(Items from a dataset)
-*-
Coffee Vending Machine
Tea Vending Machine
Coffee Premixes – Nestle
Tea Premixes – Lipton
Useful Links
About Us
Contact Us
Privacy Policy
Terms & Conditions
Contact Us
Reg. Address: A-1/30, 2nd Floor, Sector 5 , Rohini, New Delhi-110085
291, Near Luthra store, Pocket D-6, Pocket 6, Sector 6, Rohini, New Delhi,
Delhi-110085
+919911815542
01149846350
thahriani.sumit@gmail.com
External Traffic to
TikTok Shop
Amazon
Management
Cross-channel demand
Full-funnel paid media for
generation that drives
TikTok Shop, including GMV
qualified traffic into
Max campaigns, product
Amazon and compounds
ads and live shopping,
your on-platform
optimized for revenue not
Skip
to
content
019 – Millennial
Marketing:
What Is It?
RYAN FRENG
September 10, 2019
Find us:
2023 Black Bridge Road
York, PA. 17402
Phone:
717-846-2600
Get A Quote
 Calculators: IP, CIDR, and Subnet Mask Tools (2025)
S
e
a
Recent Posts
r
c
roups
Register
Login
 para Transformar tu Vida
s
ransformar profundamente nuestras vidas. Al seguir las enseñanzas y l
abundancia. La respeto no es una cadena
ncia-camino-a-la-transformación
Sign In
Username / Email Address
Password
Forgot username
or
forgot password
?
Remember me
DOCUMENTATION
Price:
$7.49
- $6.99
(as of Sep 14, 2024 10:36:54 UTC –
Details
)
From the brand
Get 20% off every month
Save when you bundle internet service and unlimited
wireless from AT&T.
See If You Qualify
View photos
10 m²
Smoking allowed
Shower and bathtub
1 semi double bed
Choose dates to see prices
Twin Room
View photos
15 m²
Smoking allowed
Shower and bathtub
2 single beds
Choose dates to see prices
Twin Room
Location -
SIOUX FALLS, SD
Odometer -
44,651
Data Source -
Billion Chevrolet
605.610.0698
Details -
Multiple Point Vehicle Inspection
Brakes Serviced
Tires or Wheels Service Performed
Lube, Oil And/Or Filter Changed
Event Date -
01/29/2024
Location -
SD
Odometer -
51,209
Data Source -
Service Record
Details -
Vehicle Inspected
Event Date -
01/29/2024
-*-
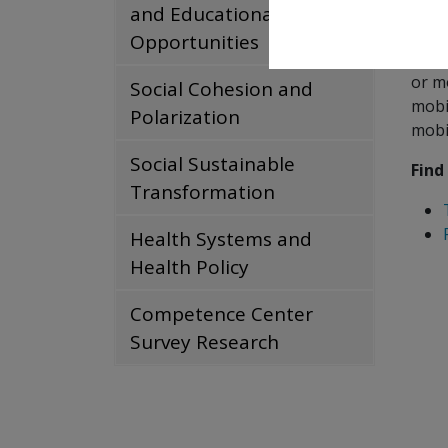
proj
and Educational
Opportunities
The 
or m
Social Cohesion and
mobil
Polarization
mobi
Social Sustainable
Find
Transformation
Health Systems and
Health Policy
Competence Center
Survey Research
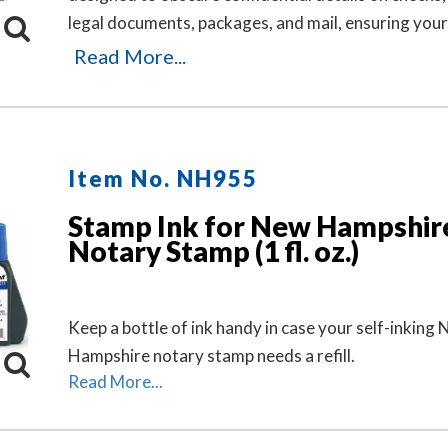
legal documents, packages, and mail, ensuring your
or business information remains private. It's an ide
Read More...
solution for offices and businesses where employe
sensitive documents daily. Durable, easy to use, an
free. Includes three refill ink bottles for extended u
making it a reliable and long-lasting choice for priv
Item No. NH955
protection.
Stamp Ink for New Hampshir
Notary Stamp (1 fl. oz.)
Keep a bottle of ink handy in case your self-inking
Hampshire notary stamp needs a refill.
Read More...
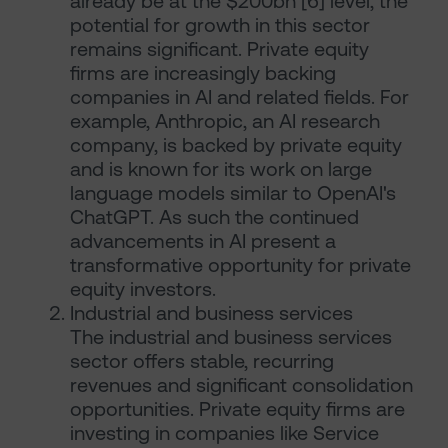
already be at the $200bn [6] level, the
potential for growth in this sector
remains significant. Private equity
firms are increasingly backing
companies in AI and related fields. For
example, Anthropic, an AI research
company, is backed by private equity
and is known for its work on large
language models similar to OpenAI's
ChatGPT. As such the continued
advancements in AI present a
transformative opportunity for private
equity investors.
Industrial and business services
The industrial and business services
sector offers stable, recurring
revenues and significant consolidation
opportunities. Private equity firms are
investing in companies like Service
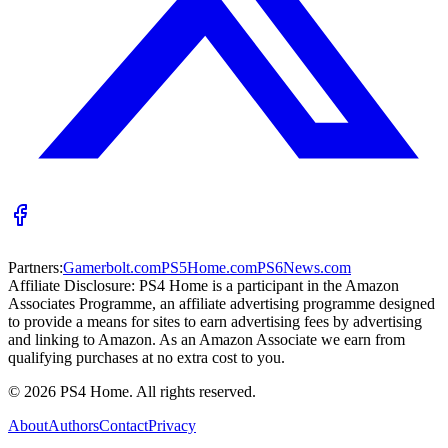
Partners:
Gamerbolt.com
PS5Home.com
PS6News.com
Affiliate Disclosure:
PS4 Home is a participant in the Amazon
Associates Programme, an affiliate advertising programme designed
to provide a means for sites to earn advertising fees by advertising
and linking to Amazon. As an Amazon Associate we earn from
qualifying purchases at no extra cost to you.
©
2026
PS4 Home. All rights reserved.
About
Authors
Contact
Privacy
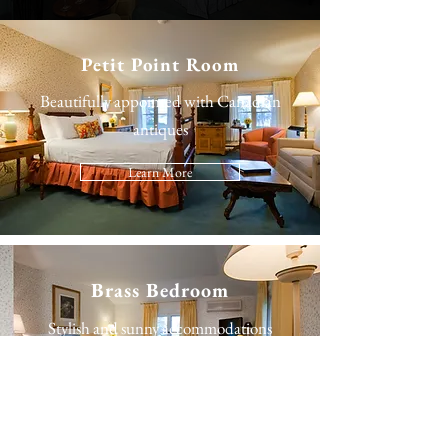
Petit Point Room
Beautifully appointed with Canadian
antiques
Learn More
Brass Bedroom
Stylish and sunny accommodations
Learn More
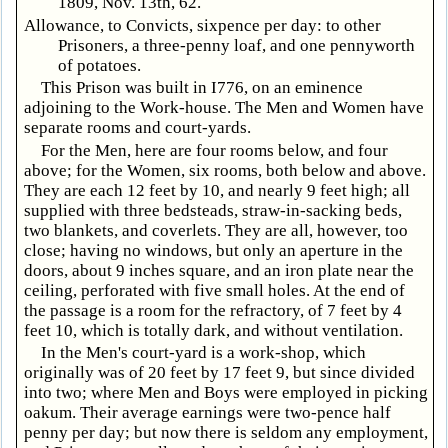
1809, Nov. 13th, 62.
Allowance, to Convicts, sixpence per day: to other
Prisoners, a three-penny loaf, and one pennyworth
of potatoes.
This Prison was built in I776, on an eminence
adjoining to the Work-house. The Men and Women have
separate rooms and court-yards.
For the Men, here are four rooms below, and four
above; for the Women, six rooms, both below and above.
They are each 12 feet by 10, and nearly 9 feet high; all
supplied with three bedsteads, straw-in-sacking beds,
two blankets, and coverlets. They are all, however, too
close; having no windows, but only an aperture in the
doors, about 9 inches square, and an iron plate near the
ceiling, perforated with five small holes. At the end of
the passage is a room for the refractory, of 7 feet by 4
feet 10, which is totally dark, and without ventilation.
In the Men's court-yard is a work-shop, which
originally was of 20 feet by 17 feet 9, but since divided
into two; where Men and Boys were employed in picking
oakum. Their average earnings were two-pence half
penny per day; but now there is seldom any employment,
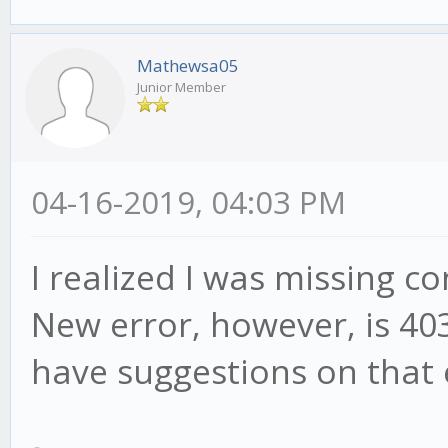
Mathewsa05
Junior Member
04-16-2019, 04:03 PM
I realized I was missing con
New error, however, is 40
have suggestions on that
-*-
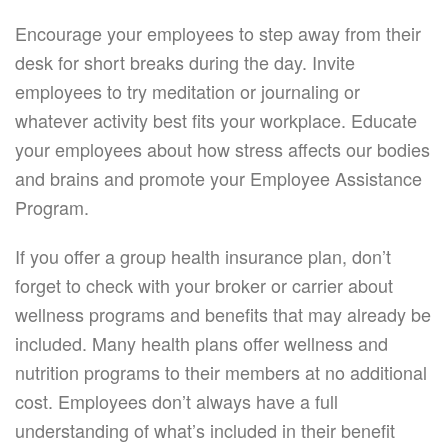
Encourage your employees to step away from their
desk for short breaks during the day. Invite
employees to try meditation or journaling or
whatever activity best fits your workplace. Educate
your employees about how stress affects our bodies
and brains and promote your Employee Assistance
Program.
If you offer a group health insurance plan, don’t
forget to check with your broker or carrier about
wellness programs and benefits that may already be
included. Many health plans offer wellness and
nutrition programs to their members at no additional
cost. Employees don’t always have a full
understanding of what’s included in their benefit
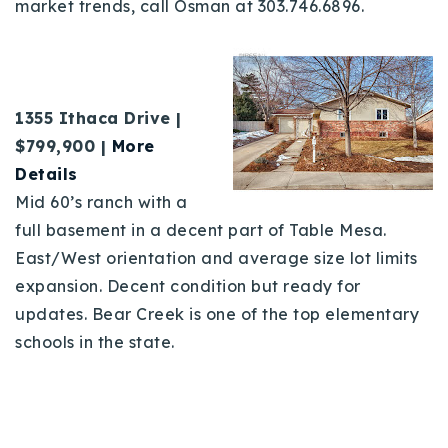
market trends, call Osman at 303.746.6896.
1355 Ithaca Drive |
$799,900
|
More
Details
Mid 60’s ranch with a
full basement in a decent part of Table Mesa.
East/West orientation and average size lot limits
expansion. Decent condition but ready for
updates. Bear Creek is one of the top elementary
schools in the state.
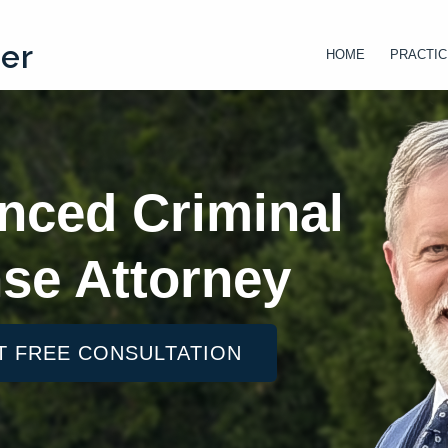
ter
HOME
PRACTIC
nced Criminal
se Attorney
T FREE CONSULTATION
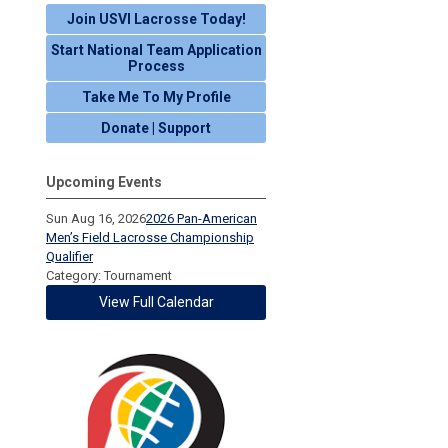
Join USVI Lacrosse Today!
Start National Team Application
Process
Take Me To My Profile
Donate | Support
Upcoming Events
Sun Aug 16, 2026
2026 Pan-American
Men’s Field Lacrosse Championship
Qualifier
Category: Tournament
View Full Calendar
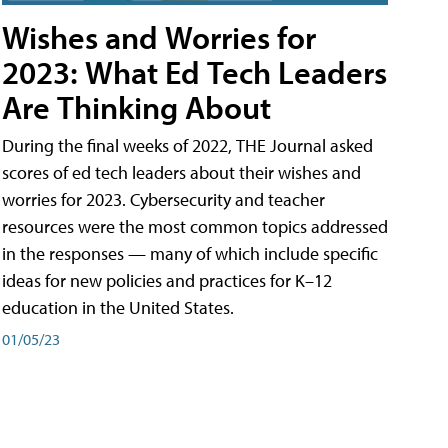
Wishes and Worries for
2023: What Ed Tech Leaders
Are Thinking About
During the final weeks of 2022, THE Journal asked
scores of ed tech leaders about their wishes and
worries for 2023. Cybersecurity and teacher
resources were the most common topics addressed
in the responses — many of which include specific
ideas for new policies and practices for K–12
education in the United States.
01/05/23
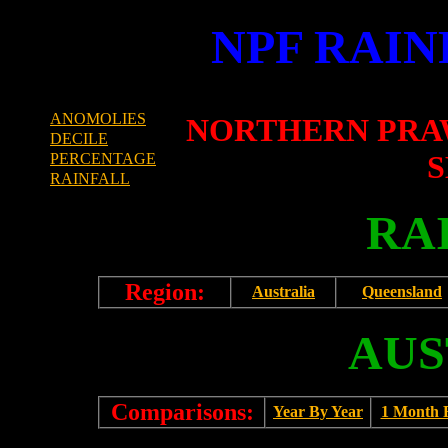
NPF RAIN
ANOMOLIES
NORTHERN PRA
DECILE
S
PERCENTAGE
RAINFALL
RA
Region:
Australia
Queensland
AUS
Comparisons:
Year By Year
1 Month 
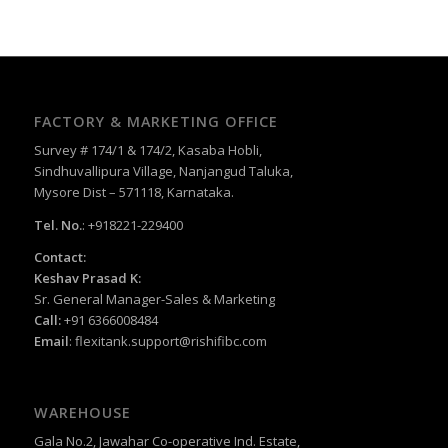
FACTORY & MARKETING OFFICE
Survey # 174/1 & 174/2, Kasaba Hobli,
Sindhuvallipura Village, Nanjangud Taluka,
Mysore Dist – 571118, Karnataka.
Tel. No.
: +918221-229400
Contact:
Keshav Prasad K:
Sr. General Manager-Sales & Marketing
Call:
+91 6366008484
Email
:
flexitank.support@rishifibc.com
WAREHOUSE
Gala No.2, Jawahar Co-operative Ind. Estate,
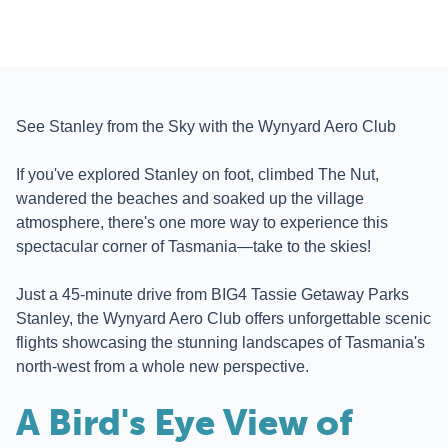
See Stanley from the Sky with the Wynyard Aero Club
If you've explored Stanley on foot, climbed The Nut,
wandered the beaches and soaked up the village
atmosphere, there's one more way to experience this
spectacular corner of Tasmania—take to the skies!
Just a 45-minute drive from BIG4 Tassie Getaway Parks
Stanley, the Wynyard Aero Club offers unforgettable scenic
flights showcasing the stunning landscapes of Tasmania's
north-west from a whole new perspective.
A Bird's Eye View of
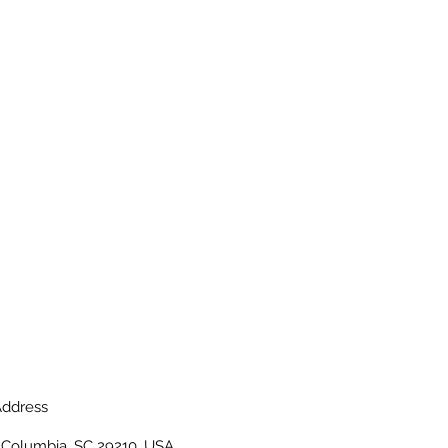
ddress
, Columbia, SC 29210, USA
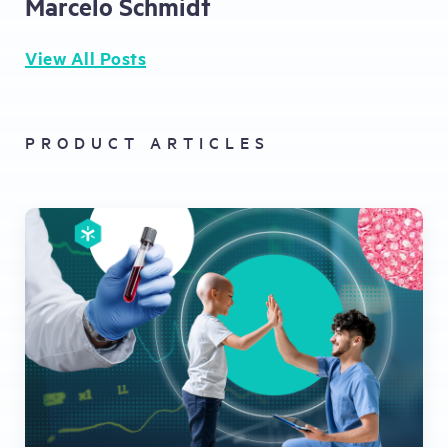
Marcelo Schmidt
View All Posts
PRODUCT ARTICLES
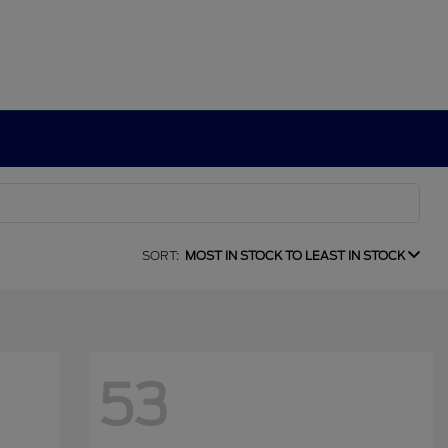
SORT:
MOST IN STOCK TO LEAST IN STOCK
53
-*-
Problem statement |
A bare number is expected: how many lines above contain the word "below"?

Written reply |
2